Myth 4: Good parents don’t mess up
When expectations are unrealistic, it breeds an inner-environment primed for self-criticism. If you expect perfection, how will you respond to yourself when things don’t go to plan? Most likely, you’ll be frustrated and experience the emotional charge of perfectionism: guilt, shame, or disappointment. This is where practicing self-compassion is vital.
You will mess up! This is guaranteed. Embrace these imperfections and when you make mistakes, create the intention to learn, but be kind to yourself. To boost your parenting skills, consider a meditation practice or a process such as journaling. If your inner-critic is overly harsh in response to making mistakes, learn to rewrite the script to be more forgiving and kinder (and have patience, as this can take time.)
Myth 5: Success is hard to define
What does it mean to be a successful parent? Believing in the myth of the perfect parent can obscure what successful parenting looks like, be that the relationship you have with your child, how they behave, perform at school, treat other children, even their emotions. Remember your child won’t be happy all of the time, this isn’t a reflection of you, and this is okay!
Psychologist and founder of Honest Parenthood, Jessica Michaelson, PsyD, told Psychcentral it’s healthy for children to experience the full spectrum of emotions and to “be able to feel and deal with all of them.” Think about it: life is hard, and the better you’re able to provide a supportive environment for all emotions, the better your child’s emotional regulation becomes as they mature.
Parenting is a process of learning.
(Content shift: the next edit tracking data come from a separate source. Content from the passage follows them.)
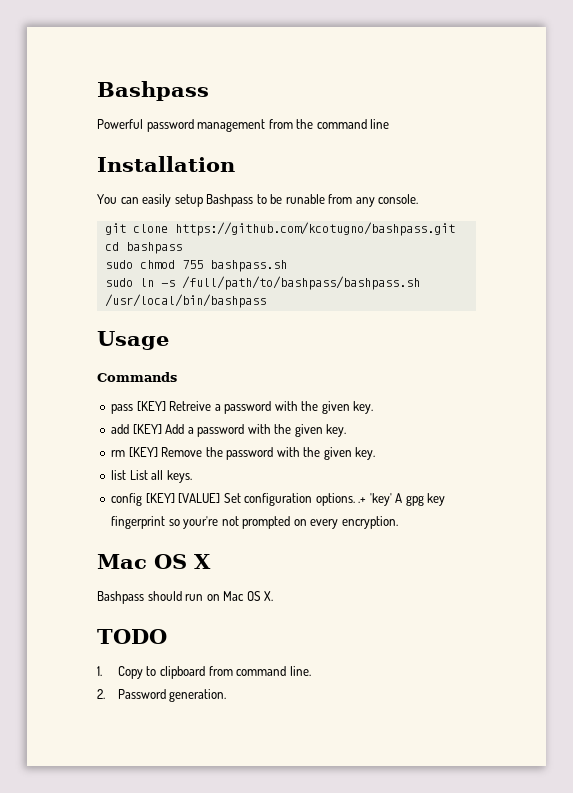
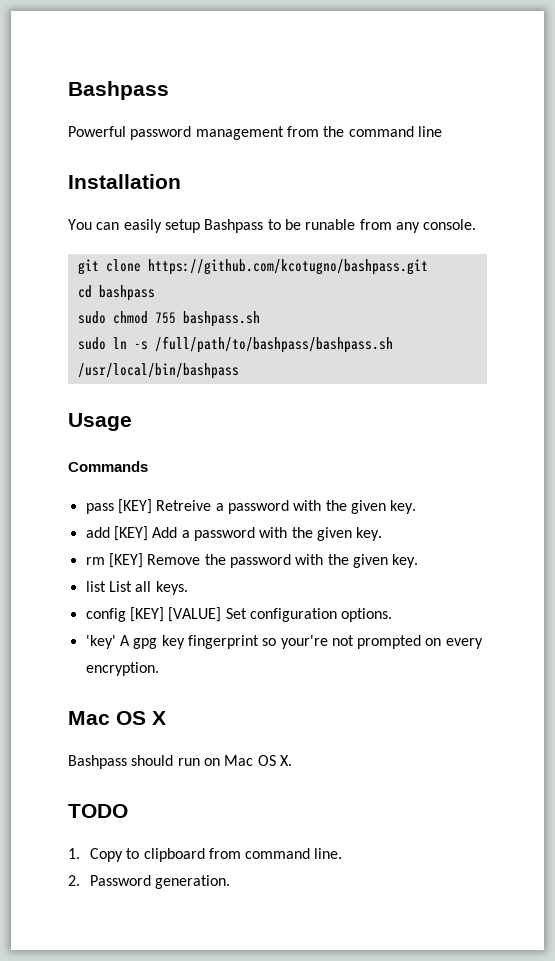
[358,497,367,503] .+ -> (393, 615) //

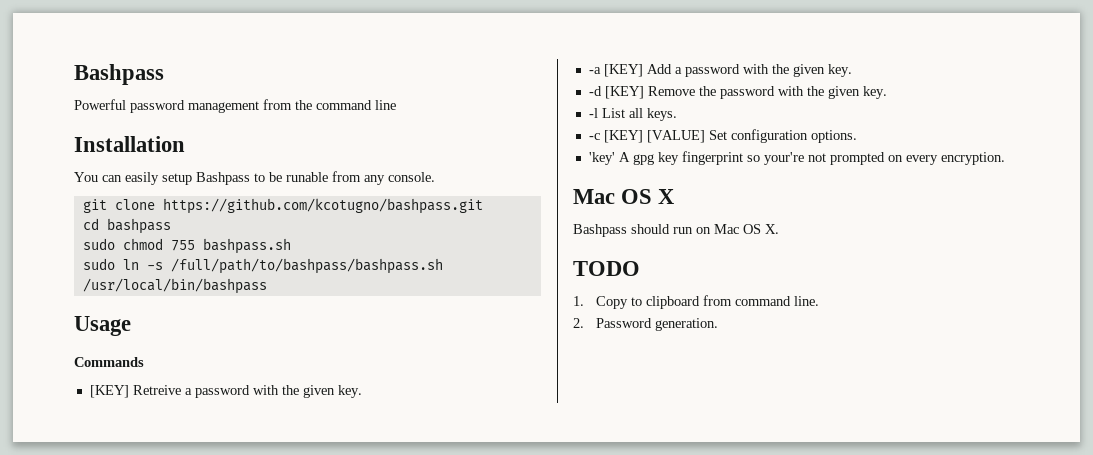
[85,503,114,514] pass -> (144, 362) none
[85,527,110,538] add -> [588,67,601,74] -a
[85,557,105,565] rm -> [588,86,602,96] -d
[85,581,106,592] list -> [588,108,598,118] -l
[85,608,126,622] config -> [588,133,600,140] -c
By doing the best you can, always looking for ways to learn and grow, and keeping the wellbeing of your child in mind (whilst encouraging their independence) you will do right by your child or children. And think about it: being a role model isn’t about being perfect.
The best way for your children to learn how to treat themselves with kindness, and how to embrace imperfection and flaws, whilst looking to improve, is to see you embody these qualities. So be flawed, be imperfect, and do your best. It won’t be perfect, but it will be enough.